Over the course of the tournament, Jessica and I debate thirteen men (six white, seven Asian) and one woman. Several of the men try to crush my fingers in the obligatory post-round handshake. We narrowly beat two cocky juniors—they were easy to hate—and one bursts into tears when they lose. It is hard to feel remorseful, so I don't. The next year, the crying boy is asked to leave his school after bullying his classmates. He and his partner both transfer so they can keep debating together. It pays off—that year, the pair win the TOC. When I learn this, I remember our round and feel vindicated in my callousness. In fact, I’m almost proud.



Interlake DS goes 4-1 at Cal before being pit against one of my close friends in Round Six. Yet I cannot convince myself to hate him; in fact, I feel certain that he will abandon our friendship once they see how poorly I debate. I give two anxious, scattered speeches and lose the round. My friend-slash-opponent and I were planning to grab late-night poutine afterwards, but I can’t bear to look him in the eye, so I apologize and head back to the hotel to sleep off the stress.

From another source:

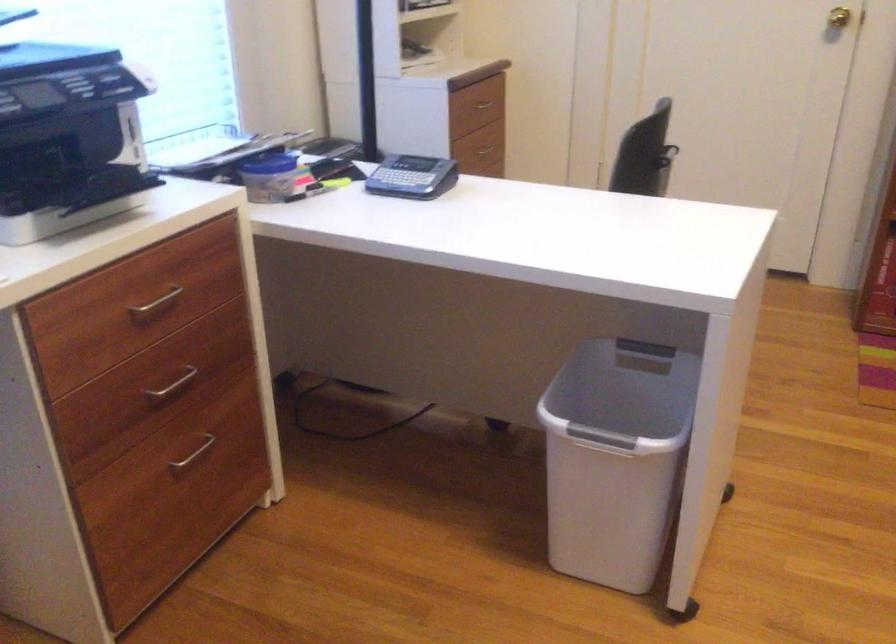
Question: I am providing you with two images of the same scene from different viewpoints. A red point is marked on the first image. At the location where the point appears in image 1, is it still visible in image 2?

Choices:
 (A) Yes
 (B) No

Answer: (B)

All 4-2s break at Cal, but we bow out in our first elim the next morning. TOC-qualified or not, Interlake DS had gotten no further in the tournament than in 2015. The loss sucks for about an hour before we console ourselves with pineapple buns from nearby Sheng Kee bakery. We eat them on a grassy slope outside the Life Sciences building. The air feels cool and cleansing.



Remember last year? I ask Jessica. We lost in triple-octas, just like this.

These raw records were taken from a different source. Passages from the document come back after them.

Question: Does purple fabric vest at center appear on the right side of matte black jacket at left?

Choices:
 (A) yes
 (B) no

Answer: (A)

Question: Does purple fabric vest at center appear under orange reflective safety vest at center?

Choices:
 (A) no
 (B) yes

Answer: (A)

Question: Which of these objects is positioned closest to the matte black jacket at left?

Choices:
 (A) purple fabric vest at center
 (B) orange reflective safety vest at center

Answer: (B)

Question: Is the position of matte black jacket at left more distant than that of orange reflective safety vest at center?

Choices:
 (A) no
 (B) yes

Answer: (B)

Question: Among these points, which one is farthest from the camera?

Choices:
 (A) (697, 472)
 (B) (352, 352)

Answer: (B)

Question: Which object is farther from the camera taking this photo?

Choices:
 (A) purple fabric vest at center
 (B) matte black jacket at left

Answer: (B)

Yeah, we spent Day Two crying on the fourth floor of Dwinelle.



Wow. I marvel at the memory, which feels as faint as a dream. This is so much better.


Sometimes I wonder how so much of my debate-related stress dissipated that winter, despite being so all-consuming during the first three years of competition. One explanation is that my college apps were submitted, so I was no longer worried about converting wins to acceptances. Another is the TOC qualification. Before, I'd been so focused on this singular goal of the TOC, and finally achieving it offered the breathing room to enjoy myself. A third, more likely factor is the self-fulfilling prophecy. With one good tournament, UW, we went from constant imposters to actually feeling like winners. Rationally, nothing changed, but emotionally, it was everything.

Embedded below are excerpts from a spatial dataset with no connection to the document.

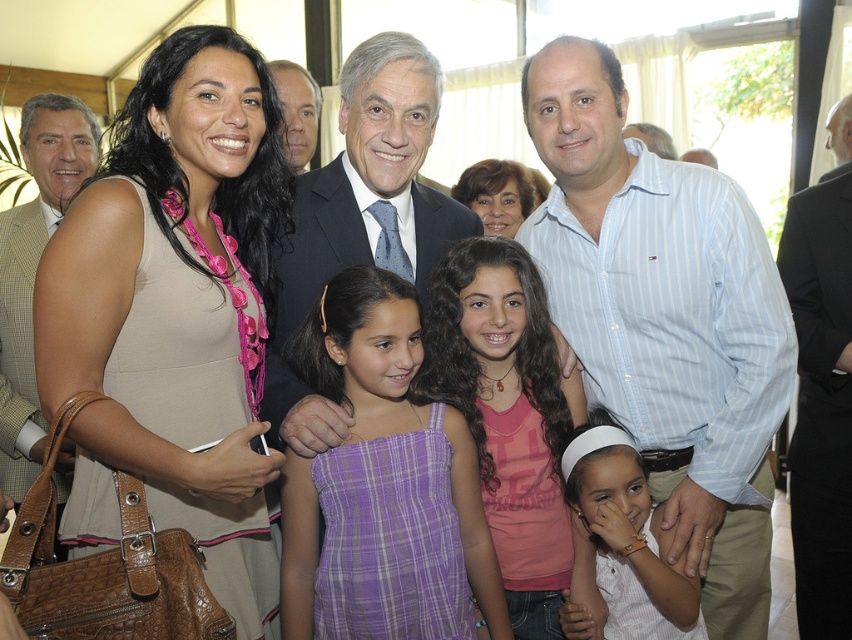
Is beige fabric dress at center positioned in front of light blue striped shirt at center?

That is True.

Where is `beige fabric dress at center`? The image size is (852, 640). beige fabric dress at center is located at coordinates (176, 314).

Between yellow-green checkered suit at left and smooth skin face at center, which one appears on the left side from the viewer's perspective?

Positioned to the left is yellow-green checkered suit at left.

Is point (9, 243) more distant than point (304, 68)?

That is False.

Is point (33, 150) more distant than point (314, 104)?

No, it is not.

This screenshot has width=852, height=640. Identify the location of yellow-green checkered suit at left. (33, 268).

Which is below, white matte shirt at center or smooth skin face at center?

white matte shirt at center is lower down.

Looking at this image, does white matte shirt at center come in front of smooth skin face at center?

Yes, it is.

Measure the distance between white matte shirt at center and camera.

They are 1.52 meters apart.

Identify the location of white matte shirt at center. (626, 540).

Jessica and I barely prep for the TOC, which is held on the weekend bridging April and May. We've just signed our college commitments—me to Stanford, she to Brown—and that ordeal was enough stress for the month. We dedicate the rest of senior spring to pointless drives around town and unexcused absences, not afternoons in the old history classroom where debate practice was held.



When we arrive at the tournament, we have no expectations. Most debaters stay up late to prep, chugging Red Bull as dark circles etch themselves under their eyes. Jessica and I order pasta at midnight. It comes without utensils, so we make chopsticks out of coffee stirrers and collapse into fits of laughter when the noodles slip from our grasp. Over the next two days of competition, Interlake DS loses four of seven rounds. Instead of ranting about judges or agonizing over the could-have-beens, we spend the rest of the day wandering around Lexington, Kentucky's barren streets. The street is lined with a couple burger joints, a print shop, and a dusty-looking vintage boutique. There are not very many trees. As we walk, a pedestrian yells konichiwa! at us, and we roll our eyes at him. We sleep well at night.